Un secteur en forte expansion dans une économie fragilisée par l'extractif
Le Bâtiment et les Travaux Publics (BTP) gabonais a enregistré une croissance en glissement annuel de 134,8 % au premier trimestre 2026, selon le reportage économique. À l'échelle nationale, cette performance arrive alors que l'indicateur composite recule de 3,6 % sur le trimestre, entraîné par des contre-performances du pétrole et du gaz naturel.
Une dynamique portée par la commande publique, mais hétérogène
Le BTP apparaît comme l'un des rares segments à afficher une trajectoire positive sur les trois premiers mois de l'année, avec une progression de 7,7 % sur le trimestre. Ce double indicateur — forte hausse annuelle mais rythme trimestriel plus modéré — traduit une activité très cyclique, portée par des grands chantiers d'État et des opérations d'investissement public.
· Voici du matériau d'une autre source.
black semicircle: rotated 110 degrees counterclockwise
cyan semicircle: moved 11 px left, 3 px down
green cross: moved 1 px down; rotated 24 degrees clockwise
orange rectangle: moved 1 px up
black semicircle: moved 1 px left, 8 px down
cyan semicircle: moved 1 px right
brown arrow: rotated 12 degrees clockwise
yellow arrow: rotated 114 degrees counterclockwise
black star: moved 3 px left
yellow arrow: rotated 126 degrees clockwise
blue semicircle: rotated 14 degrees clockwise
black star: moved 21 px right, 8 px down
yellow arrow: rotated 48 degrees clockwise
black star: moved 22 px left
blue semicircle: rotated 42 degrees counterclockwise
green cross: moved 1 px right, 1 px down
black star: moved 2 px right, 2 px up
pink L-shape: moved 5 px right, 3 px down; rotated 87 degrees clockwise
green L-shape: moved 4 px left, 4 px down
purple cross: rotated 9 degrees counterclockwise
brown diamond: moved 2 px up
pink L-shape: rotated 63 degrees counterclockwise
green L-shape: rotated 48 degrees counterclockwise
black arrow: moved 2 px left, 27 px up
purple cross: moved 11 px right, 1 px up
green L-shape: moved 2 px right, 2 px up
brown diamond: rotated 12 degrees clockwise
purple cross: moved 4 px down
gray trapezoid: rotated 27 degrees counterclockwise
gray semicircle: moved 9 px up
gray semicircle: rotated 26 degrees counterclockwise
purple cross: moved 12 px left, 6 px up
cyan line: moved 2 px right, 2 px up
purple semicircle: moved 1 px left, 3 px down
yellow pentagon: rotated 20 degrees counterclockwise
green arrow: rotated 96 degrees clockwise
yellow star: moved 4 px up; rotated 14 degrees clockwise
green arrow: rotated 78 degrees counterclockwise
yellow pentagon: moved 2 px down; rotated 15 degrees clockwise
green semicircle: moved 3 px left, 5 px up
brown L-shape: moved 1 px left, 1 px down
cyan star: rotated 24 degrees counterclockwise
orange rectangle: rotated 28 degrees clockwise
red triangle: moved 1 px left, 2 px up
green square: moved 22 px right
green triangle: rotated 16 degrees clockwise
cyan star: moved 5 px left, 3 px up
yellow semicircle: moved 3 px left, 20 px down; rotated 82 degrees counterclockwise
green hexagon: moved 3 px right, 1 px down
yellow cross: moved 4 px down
- Croissance annuelle du secteur au T1 2026 : 134,8 %
- Variation de l'indicateur composite national sur le trimestre : -3,6 %
- Progression du chiffre d'affaires du BTP sur les trois premiers mois : +7,7 %
Une centralité lourde dans l'appareil productif
Le BTP pèse pour 82 % dans la construction de l'indice des activités essentielles selon la comptabilité nationale de 2016, une part qui montre combien le secteur est devenu central pour l'appareil productif. Ce poids élevé signifie aussi que les fluctuations de la construction ont un effet direct sur la trajectoire macroéconomique du pays.
De l'accélération spectaculaire à une normalisation
Le rythme observé reste cependant en retrait par rapport au trimestre précédent, où le secteur avait bondi de 61,8 % — un effet lié à l'achèvement de chantiers emblématiques, notamment le Palais des Congrès de la Cité de la Démocratie. Les analystes évoquent un tassement attendu plutôt qu'un effondrement : après l'achèvement d'un grand projet, l'activité tend naturellement à se restructurer avant la mise en œuvre d'une nouvelle génération d'ouvrages.
Un portefeuille de projets qui diversifie les moteurs de croissance
La montée en puissance du BTP s'appuie désormais sur un portefeuille plus diversifié : infrastructures routières, ouvrages d'art, chantiers énergétiques (dont la construction d'un barrage hydroélectrique) et complexes administratifs. Cette diversification réduit la dépendance à un projet unique et peut rendre la croissance sectorielle plus soutenable à moyen terme.
Les limites financières : dette, notation et audit FMI
Mais ce modèle, fondé largement sur la commande publique en infrastructures, n'est pas neutre pour les finances publiques. La trajectoire d'investissement soulève des questions de soutenabilité budgétaire : la dette gabonaise fait l'objet d'une surveillance renforcée par Moody's et Fitch, et l'audit de la dette publique négocié avec le FMI doit clarifier si le rythme d'investissement est supportable dans la durée.
| Indicateur | Valeur |
|---|---|
| Croissance annuelle BTP (T1 2026) | 134,8 % |
| Variation indicateur composite (trimestre) | -3,6 % |
| Croissance CA BTP (3 premiers mois) | +7,7 % |
| Croissance trimestre précédent (BTP) | +61,8 % |
Conséquences pour l'économie gabonaise et les acteurs
Pour les autorités, la priorité sera de transformer cet élan en croissance durable : cela suppose une programmation rigoureuse des investissements, des mécanismes de financement clairs et une surveillance serrée de la dette. Pour les entreprises du BTP, la diversification des chantiers ouvre des opportunités commerciales mais les expose aussi aux aléas des paiements publics et aux contraintes de trésorerie si l'État doit ralentir les décaissements.
À court terme, le BTP soutient l'activité et l'emploi. À moyen terme, l'enjeu est d'éviter que la croissance sectorielle ne masque un creusement des vulnérabilités macrofinancières : la plus grande question reste celle de la soutenabilité budgétaire, qui déterminera si ce relais de croissance peut réellement devenir autonome et durable.